Ese bullir de ir y venir; las notas sonoras del afilador trashumante que, con sus sonidos en escala, anunciaba su presencia; aquellos secos golpes de martillo, forjando las herraduras en el yunque del herrero que había en lo bajo de la calle Trinidad; el relincho y cerreo de las bestias, que esperaban su turno para ser herradas, atadas bajo la torre de la Trinidad; los pregones de los vendedores, pues en aquel tiempo el mercado era toda la Plaza del Reloj (que hoy es la del General Saro) y el Rastro (que quizás de ahí proceda su nombre Lugar que se destinaba en las poblaciones para vender en ciertos días de la semana la carne al por mayor.).
Todo ese ambiente me encantaba. Aún me agradaba más la llamada de la señora Juana para que fuera más abajo, a Casa de Lechuga, a comprar unas plumillas o chocolate para el desayuno de sus hijos Fernando y Antonio. Al llamarme, ya sabía que tenía asegurado el almuerzo. ¡Cómo valoraba yo la comida! ¡Qué sabor más exquisito tenía esa morcilla en aceite que me daba o aquellas tajadas de carne frita que a gloria me sabían! El chorizo me encantaba y, cuando cogía el cuchillo y se encaminaba a la despensa, pronto tendría en mi paladar ese picantillo tan agradable que sabía darle a esos embutidos.

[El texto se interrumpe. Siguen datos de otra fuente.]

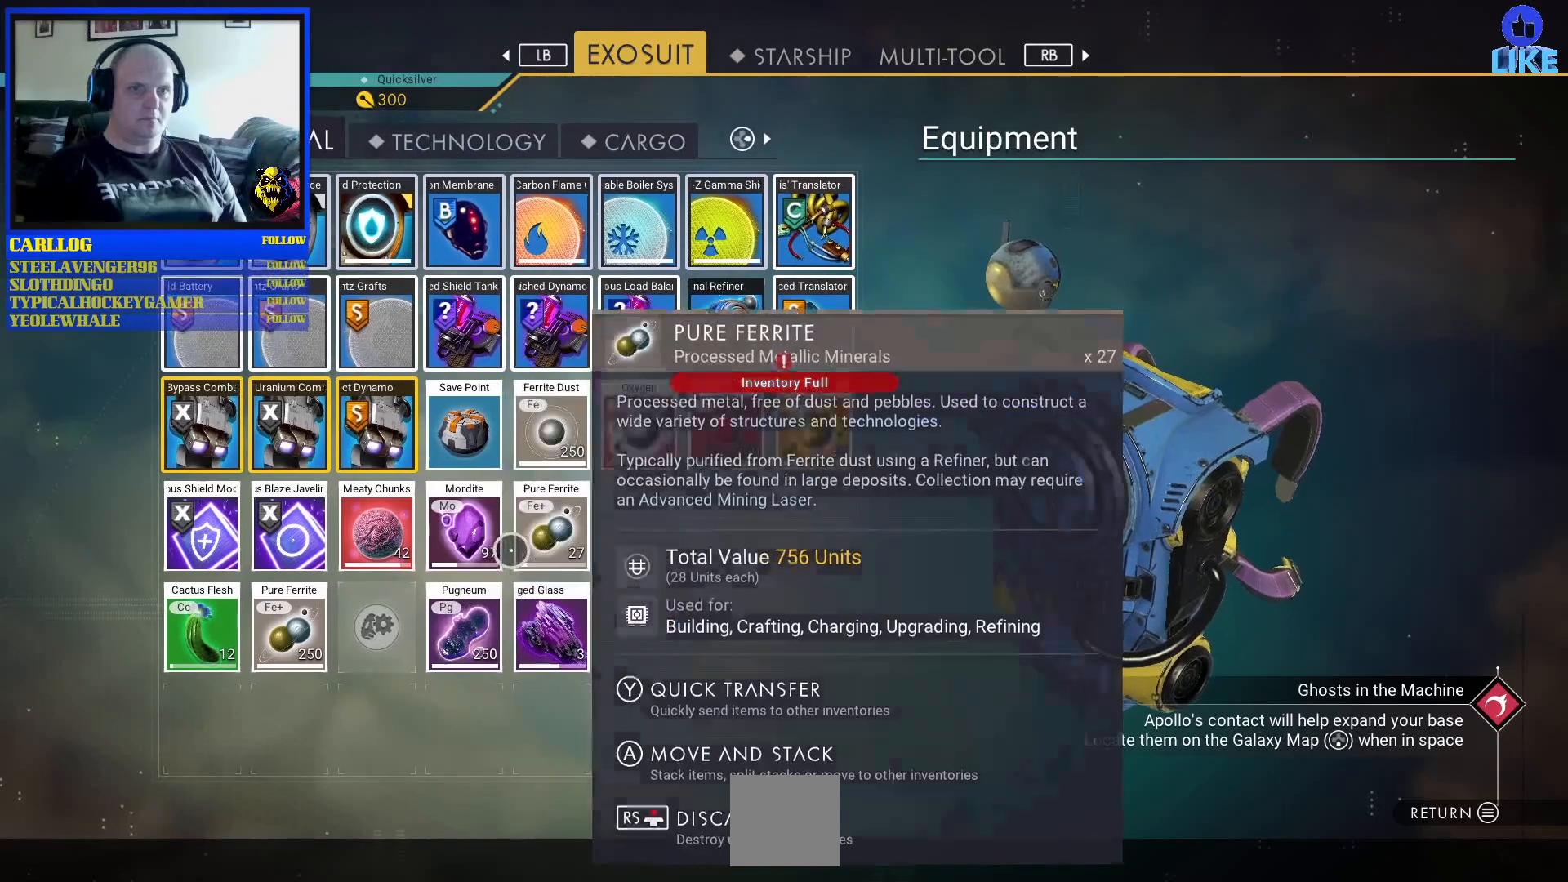
{"buttons": [], "left_stick": "right", "right_stick": "center", "events": [[150, "left_stick", "left"], [250, "left_stick", "center"], [417, "left_stick", "right"]]}
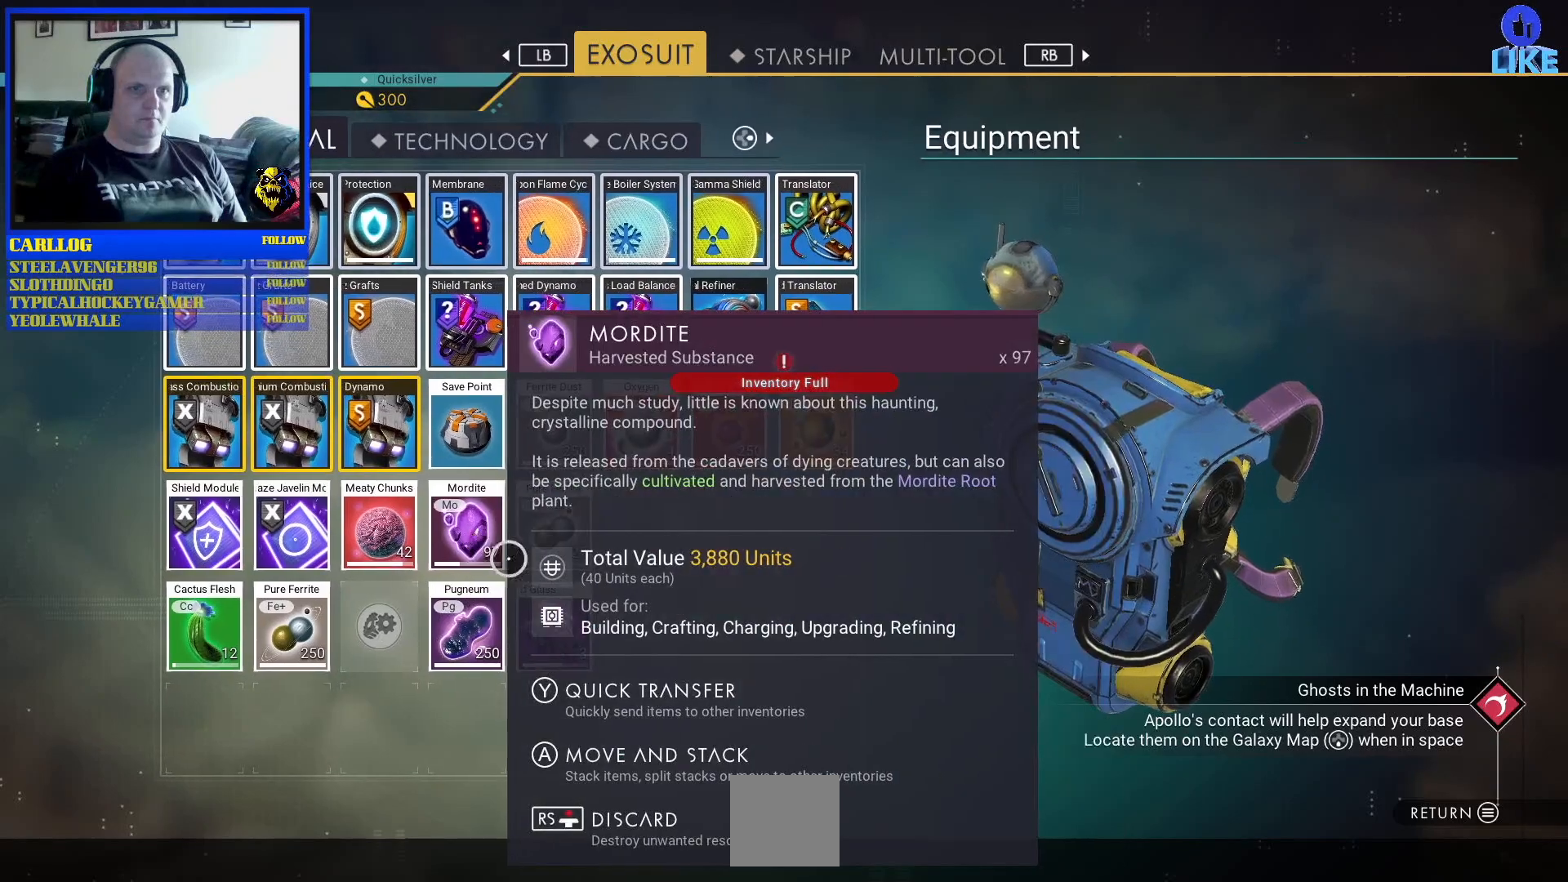
{"buttons": [], "left_stick": "up", "right_stick": "center", "events": [[117, "left_stick", "center"], [400, "left_stick", "up"]]}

Todo eso era un incentivo para hacer lo que me mandaba con sumo placer. ¡Qué agradable y cordial era en el trato conmigo! Con una fortaleza física envidiable. En su cara tenía la primavera reflejada. ¡Qué trabajadora! Cuando lavaba y tendía la ropa, siempre desgranaba por su boca una romanza o algún cantar de alguna zarzuela de las que en aquél entonces se prodigaban tanto. ¡Qué bien lo hacía con su melodiosa y potente voz!

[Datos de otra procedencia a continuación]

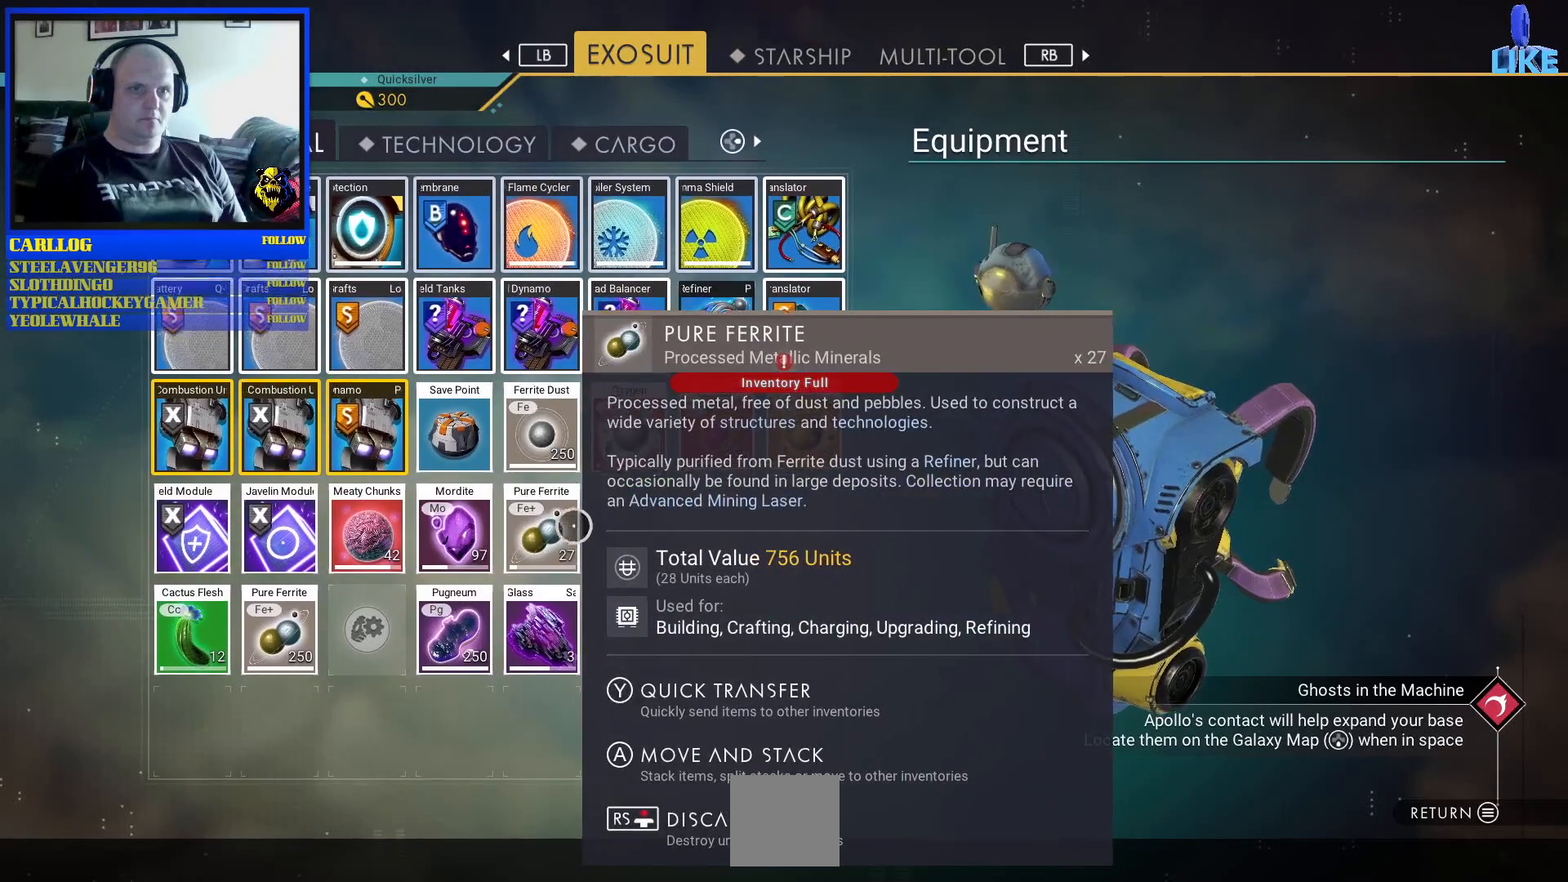
{"buttons": ["R3"], "left_stick": "center", "right_stick": "down-left", "events": [[200, "left_stick", "center"], [383, "R3", "down"], [417, "right_stick", "down-left"]]}
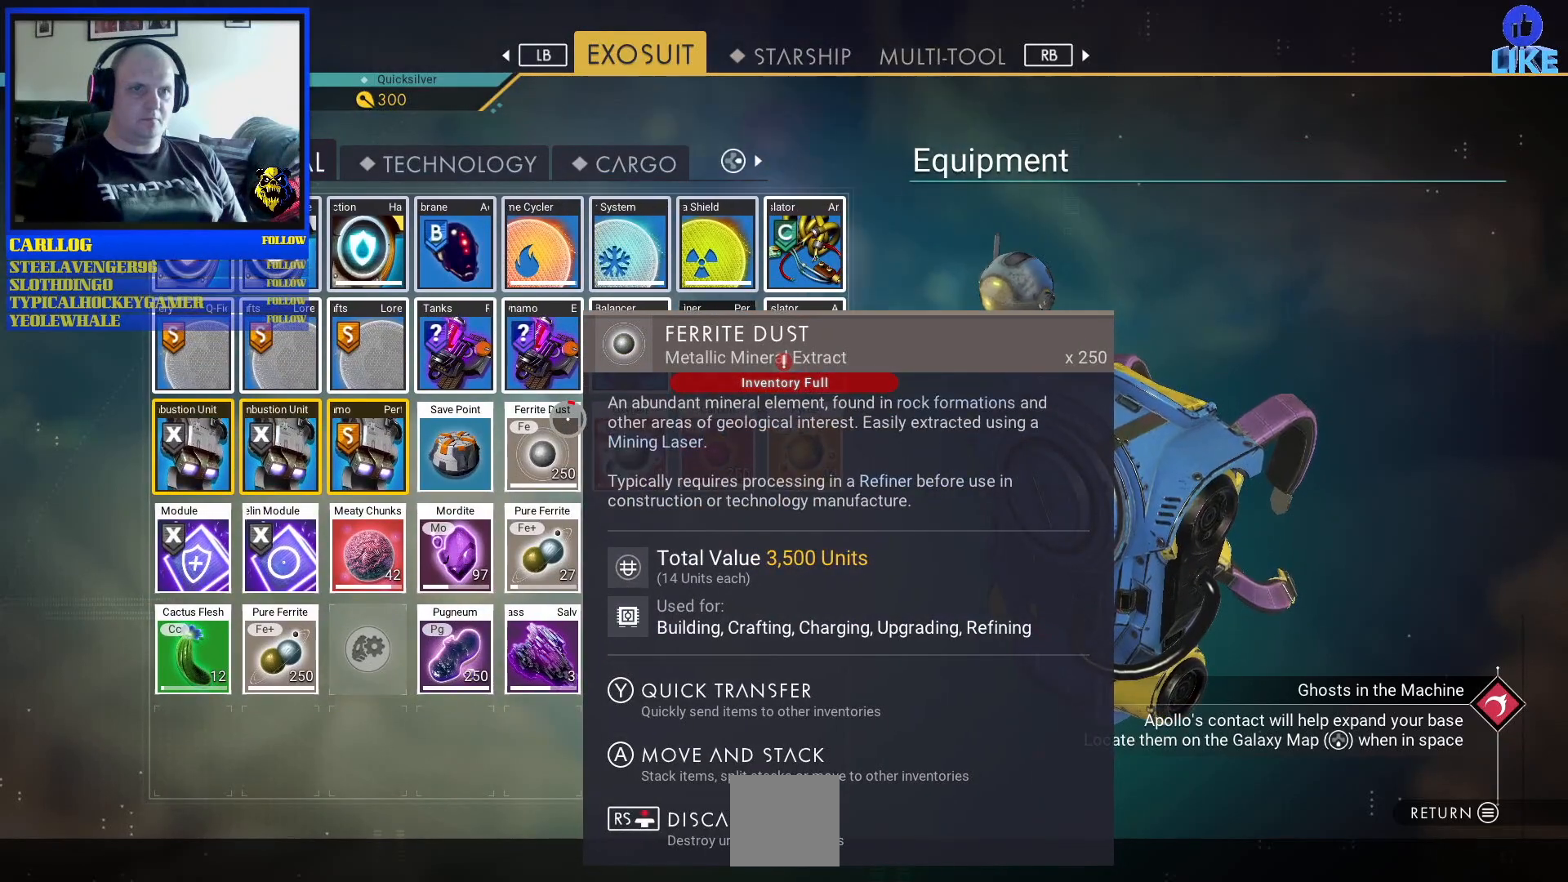
{"buttons": ["R3"], "left_stick": "center", "right_stick": "center", "events": [[150, "right_stick", "center"]]}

Yo, muchas mañanas acompañaba a su suegra, a la madre de Pepe y Fernando, que era prima hermana de mi madre, al mercado. Le llevaba el cesto de cuero, confeccionado en el taller, y todo lo que compraba íbamos introduciéndolo en él (en aquel tiempo aún no se habían inventado los carritos de compra con ruedas). A veces, pesaba más de la cuenta; pero, a pesar de mis doce años, me encontraba fuerte. Siempre me daba algo de fruta, cuando comprábamos en el puesto de los Povedas o del “Gorra” (marido de mi tía María). En otro capítulo, intentaré hacerle una semblanza, pues en mi vida tuvo un papel importantísimo.
Juana, o Juanica, como familiarmente la llamábamos, me daba cinco céntimos, lo que me inundaba de alegría, pues eso me aseguraba el cincuenta por ciento de poder ir al cine a la noche.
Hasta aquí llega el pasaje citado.